No, the photos of her parties reminded him of his mother, led to a rare mention of her, how shit she had been, how she’d done nothing for him, nothing. The first woman in his life to disappoint him.
‘I know that, in the holidays, Lois made him redo the schoolwork he had failed. I know he hardly had any friends because nobody was allowed to play with him.’ She looked to the sky and saw the swirl of pale grey clouds, whiter where the sun tried to break through them, darker where they tempted rain. Thought of James telling her, again, that they would never need anyone else, just each other, no need for outside interference.
‘I know he used to dread the winter because his house didn’t have central heating, because his mother would make him share her bed to keep warm.’
She could hear James again, ordering her never to go there, to just do as he said for once. She wished he was alive, safe at home, warm beneath a blanket or in front of a fire but he wasn’t, he was here with her, waiting in the mud, the wind and grass whipping his frame whilst he stared at her, his face telling her what a fool, what an idiot, she had been not to listen. That she was disappointing him, again.
‘And I know he loved you, Maggie.’ Her chin wavered and she swallowed, tried to remember all
the good things James had told her. ‘You taught him to ride a bike the summer his dad died, you let him into the pub when it was cold, gave him cider to warm him up even when he was too young for it, gave him the cream from the top of the milk and the fat from the bacon, fried to a crisp and wrapped in buttered bread.’ She breathed in, the damp rot of leaves and mud invading her senses. Even with her eyes closed she could see her husband, hear his voice in her head as he told her stories about Maggie, his tone far softer than it normally was.
‘Someone had to watch out for him. He took his father’s death terribly hard, happening, as it did, on the boy’s birthday.’ Maggie stared at her knees, clearly moved by what Nuala had said. ‘I’m surprised he remembered all that.’
‘He told me more about you than anyone else, it’s the reason I came straight to your pub, how I knew I would be safe there with you. He told me,’ Nuala reached out, touched Maggie’s shoulder, waited for the woman to look up before she went on, ‘you were the mother he needed when his own mother failed him. He said you were the mother he wished he had had.’

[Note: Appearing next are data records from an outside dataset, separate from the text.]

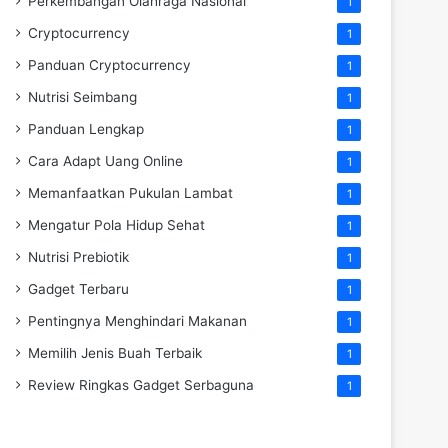
Perkembangan Olahraga Nasional
1
Cryptocurrency
1
Panduan Cryptocurrency
1
Nutrisi Seimbang
1
Panduan Lengkap
1
Cara Adapt Uang Online
1
Memanfaatkan Pukulan Lambat
1
Mengatur Pola Hidup Sehat
1
Nutrisi Prebiotik
1
Gadget Terbaru
1
Pentingnya Menghindari Makanan
1
Memilih Jenis Buah Terbaik
1
Review Ringkas Gadget Serbaguna
1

‘Lois was too young, could barely cope, and her parents would have nothing to do with them. I helped when I could. But then my husband died and I really was in no fit state, I couldn’t even look after my own—’ Maggie stopped, looked out of her window and sighed.
Nuala’s hand was still on Maggie’s right shoulder. ‘I know you can’t hate him, Maggie. You looked after him and he loved you for it. I know that, whatever he did, you loved him too, because seven years later, you still have his photograph on the pub wall, even if you won’t let anyone speak his name.’
‘Did he really say that?’ Maggie asked, her mournful voice tinged with regret. ‘About me being the mother he wished he’d had?’
Nuala nodded, her eyes on James’s phantom in the grass.
The wind was momentarily still, outside quiet. Maggie shifted in her seat. ‘Maybe it’s best you don’t know. I don’t want to tarnish your memories, I know how precious they can be.’